*Given problem 1:* In the OCalf assignment description, which model is evaluation implemented with?
*Given problem 2:* Continue the OCalf assignment description after its last line.

*Source document:*
START
# A4: OCalf
**Deadline:** Wednesday, 11/02/16, 11:59 pm
*This assignment may be done as an individual or with one partner.
Sharing of code is permitted only between you and your partner; sharing
among larger groups is prohibited. Be careful that you do not
end up working as a three or four person team with the rest of your final
project group: we have had AI cases in the past resulting from that
A baby camel is called a *calf*. In this assignment you will implement
an interpreter for OCalf, a functional language containing many of the
core features of OCaml.
OCalf is intended to be a sub-language of OCaml: unless otherwise
specified, OCalf programs should behave like OCaml programs.
Here is a Backus-Naur form (BNF) grammar for the syntax of OCalf expressions,
to give you a sense of what features are in the language:
e ::= (* expressions *)
| () | i | b | s | x
| e1 bop e2
| if e1 then e2 else e3
| let [rec] x = e1 in e2
| e1 e2
| fun x -> e
| C e
| match e with p1 -> e1 | ... | pn -> en
bop ::= (* binary operators *)
| + | - | * | > | < | = | >= | <= | <> | ^
p ::= (* patterns *)
| () | i | b | s | x | C p | (p1,p2)
i ::= integers
b ::= booleans
s ::= strings
x ::= variable identifiers
C ::= constructor identifiers
Some of the ways that OCalf differs from OCaml are the following:
* OCalf source-file integers are non-negative, and there is no unary integer negation.
Negative integers can nonetheless be created, e.g. by writing `0-10` to produce
* OCalf variants must be non-constant.
* OCalf has pairs, but not \\(k\\)-tuples for \\(k \geq 3\\).
* OCalf does not have built-in lists.
* OCalf does not have a module system.
* OCalf has no imperative features.
Parsing and lexing has been implemented for you, and the AST has
been designed for you. You will implement the rest of the
interpreter, including evaluation and type inference. Evaluation
will be implemented using the big-step environment model.
* Know the design of an interpreter.
* Implement a big-step environment model semantics, including closures.
* Implement type inference.
* Better understand OCaml itself by implementing many of its main features.
## Recommended reading
* [Lectures and recitations 13–17][web]
* You must implement the evaluation as described below in Part 2.
* You must implement type inference and checking as described below in Part 3.
* You must submit an [overview document][overview].
* You must use Git as part of your development process.
## What we provide
See below under Part 1 for a description of the release code.
## What to turn in
Submit files with these names on [CMS][cms]:
* `a4src.zip`, containing your solution code.
See below for how you must construct this file.
* `gitlog.txt` containing your git log.
* `overview.pdf` or `overview.txt`, containing your overview document.
END
*Entries shown:*
START
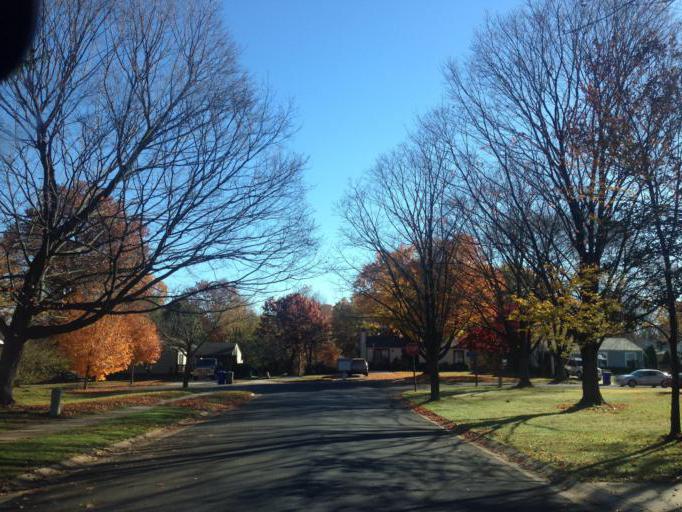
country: US
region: Maryland
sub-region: Howard County
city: Riverside
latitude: 39.1858
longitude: -76.8772
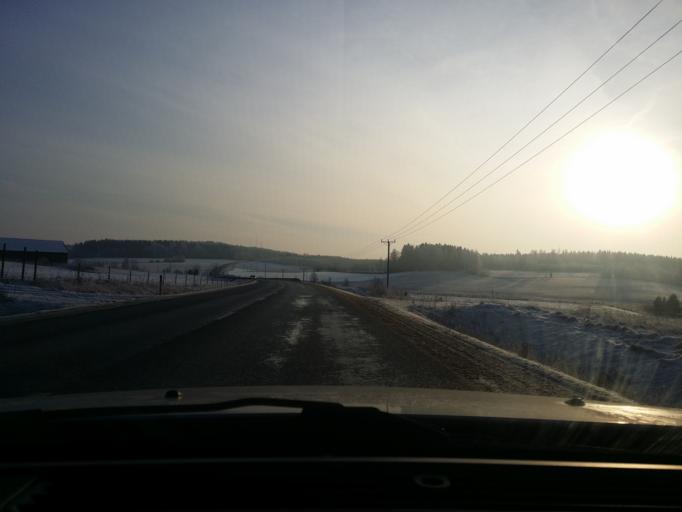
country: SE
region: OErebro
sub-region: Lindesbergs Kommun
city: Lindesberg
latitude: 59.5902
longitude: 15.1870
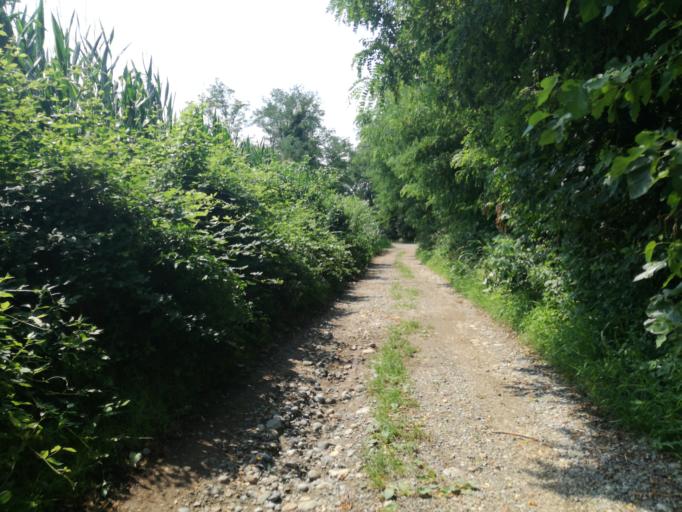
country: IT
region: Lombardy
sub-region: Provincia di Bergamo
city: Calusco d'Adda
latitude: 45.6767
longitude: 9.4742
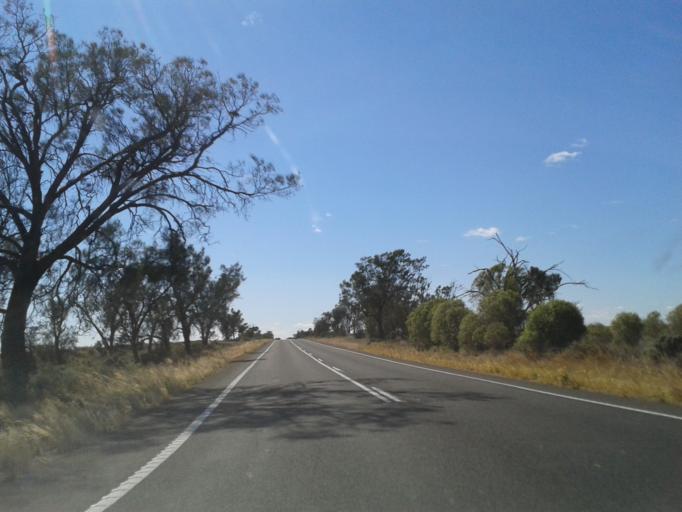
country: AU
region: New South Wales
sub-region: Wentworth
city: Dareton
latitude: -34.2759
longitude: 141.4910
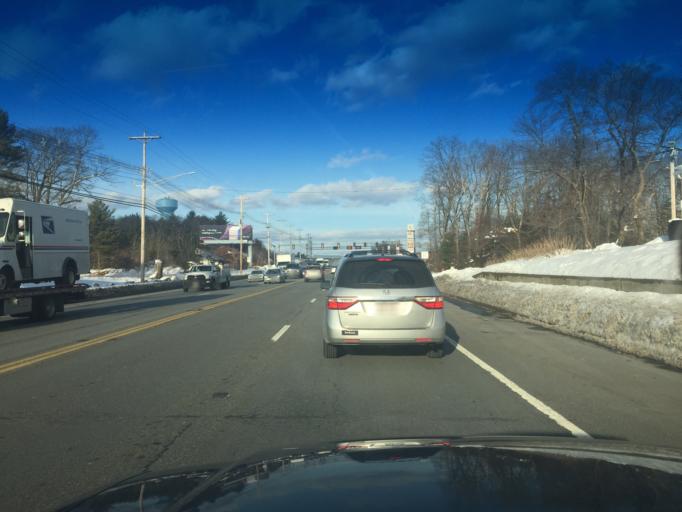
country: US
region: Massachusetts
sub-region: Norfolk County
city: Foxborough
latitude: 42.0849
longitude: -71.2765
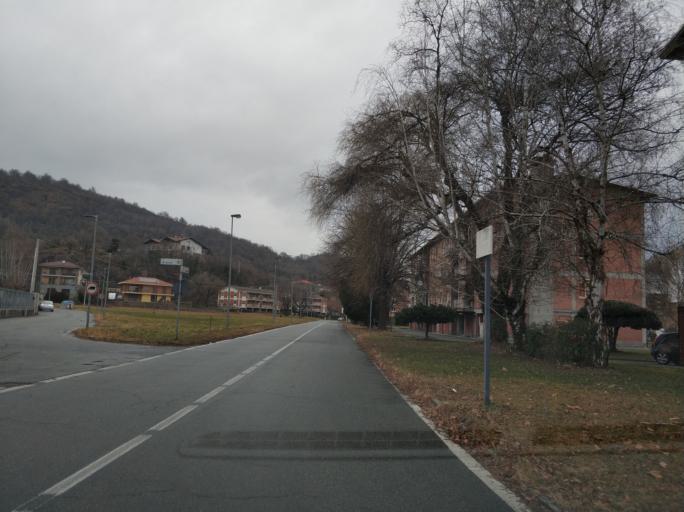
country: IT
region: Piedmont
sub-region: Provincia di Torino
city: Pavone Canavese
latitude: 45.4394
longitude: 7.8652
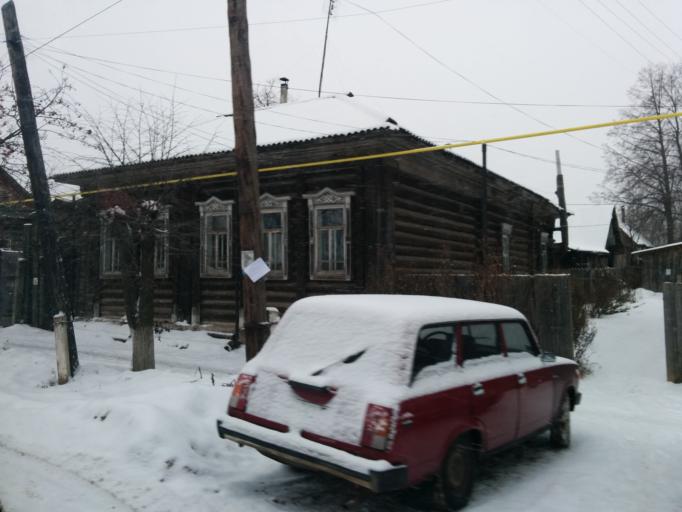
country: RU
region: Perm
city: Okhansk
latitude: 57.7255
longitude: 55.3879
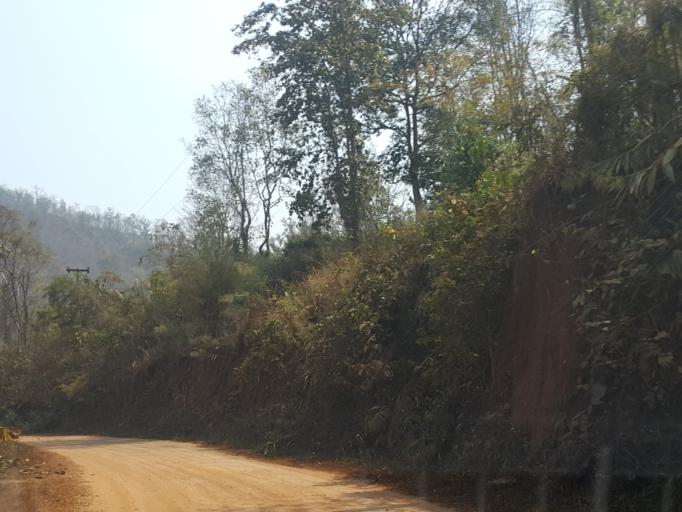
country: TH
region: Chiang Mai
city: Hang Dong
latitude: 18.7465
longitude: 98.8257
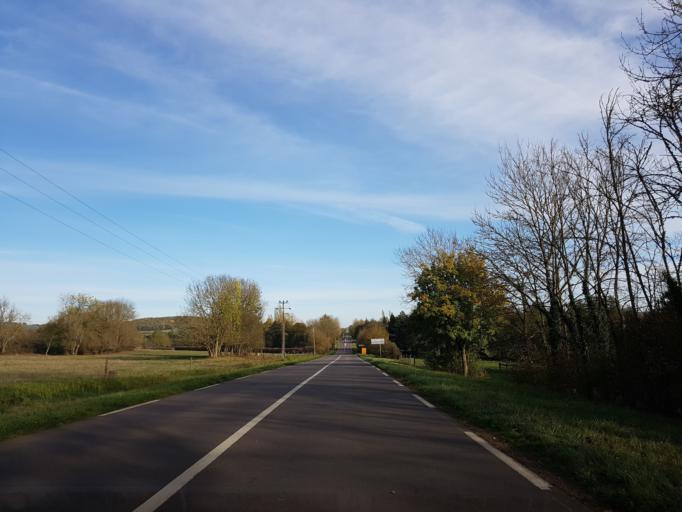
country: FR
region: Bourgogne
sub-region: Departement de la Cote-d'Or
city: Vitteaux
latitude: 47.3929
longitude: 4.4290
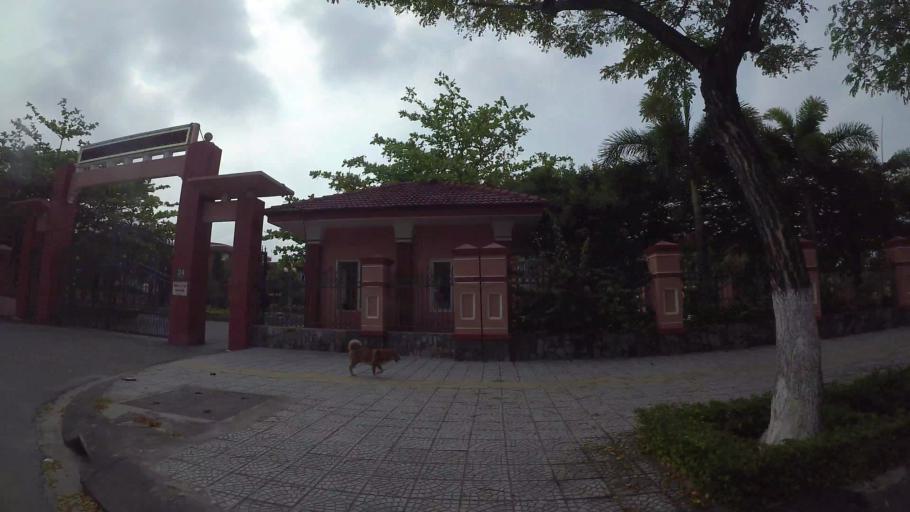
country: VN
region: Da Nang
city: Son Tra
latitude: 16.0787
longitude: 108.2428
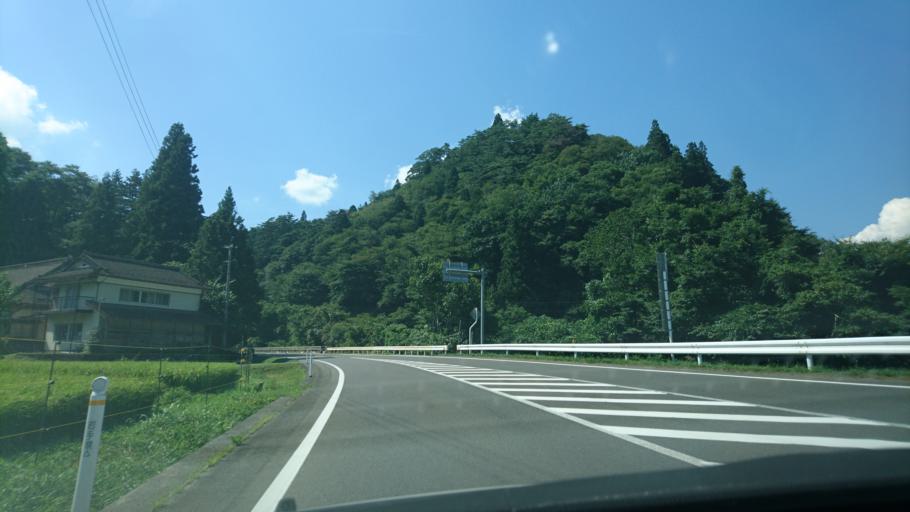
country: JP
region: Iwate
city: Ofunato
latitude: 39.0304
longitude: 141.5299
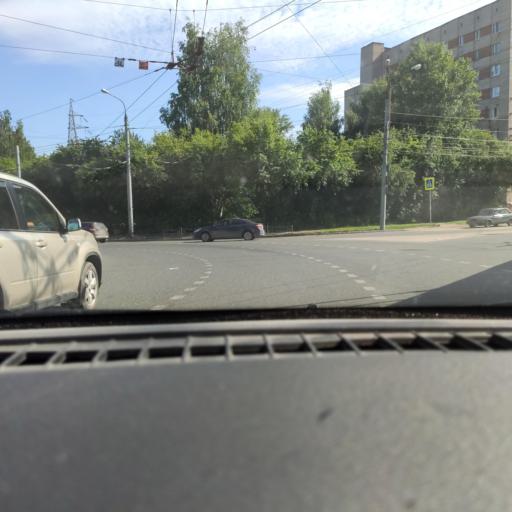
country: RU
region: Udmurtiya
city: Izhevsk
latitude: 56.8777
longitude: 53.2584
END
*Expected answer 1:* The big-step environment model.

*Expected answer 2:*
Although you should most certainly build a test suite (and we provide
you with the start of one in `test.ml`), we will not be grading your
test suite as part of this assignment.
**To prepare `a4src.zip` for submission:**
From the directory that contains `main.ml`, run `make zip`. This will produce
a file named `a4src.zip` for you automatically containing all your source code
located in that directory.
Double check that you got all your source files as follows:
$ zipinfo -1 a4src.zip
If the output you receive is not **identical** to the above, something is wrong.
For example, output that included the following would be wrong:
because the `.ml` file is located in a subdirectory rather than being at the top
level directory inside the zip file.
Submissions that do not meet the above criteria regarding the output of
`zipinfo` **will be penalized.** As usual, make sure you are satisfied
with the version of the file you upload in CMS **before** the deadline.
**To prepare `gitlog.txt` for submission:** Run the following
command in the directory containing `main.ml`:
$ git log --stat > gitlog.txt
**Private repos are of the utmost importance.** A public repo would
share your code with the entire world, including your classmates, thus
violating the course policy on academic integrity. Therefore we require
that you keep all your CS 3110 related code in private repos.
## Grading issues
* **Late submissions:** Carefully review the course policies on
[submission and late assignments][late]. Verify before the deadline on CMS
that you have submitted the correct version.
* **Environment, names, and types:** Your solution must compile and run
under OCaml 4.03.0. You are required to adhere to the names and types
provided in the released `.mli` files. Your solution must compile
against the provided public test cases in `test.ml` without any
changes to those tests. Otherwise, your solution will receive minimal
* **Code style:** Refer to the [CS 3110 style guide][style].
Ugly code that is functionally correct will nonetheless be penalized.
Take extra time to think and find elegant solutions.
## Permitted OCaml features
Imperative features are now permitted. Side effects are not necessarily
bad! But we urge you to think carefully before choosing to use
Your solutions may not require linking any additional libraries/packages
## Part 0: Sanity check
We are not shipping a `make check` with this assignment. Instead, we stipulate
* Your submission must compile and run with OCaml 4.03.0 and OUnit 2.0.0.
* You may not change the provided `.mli` files.
* Your solution must compile against the provided test cases in `test.ml` without any
changes to those test cases whatsoever.
By now, you should be able to take responsibility for adhering to these
requirements yourself, without needing automated help.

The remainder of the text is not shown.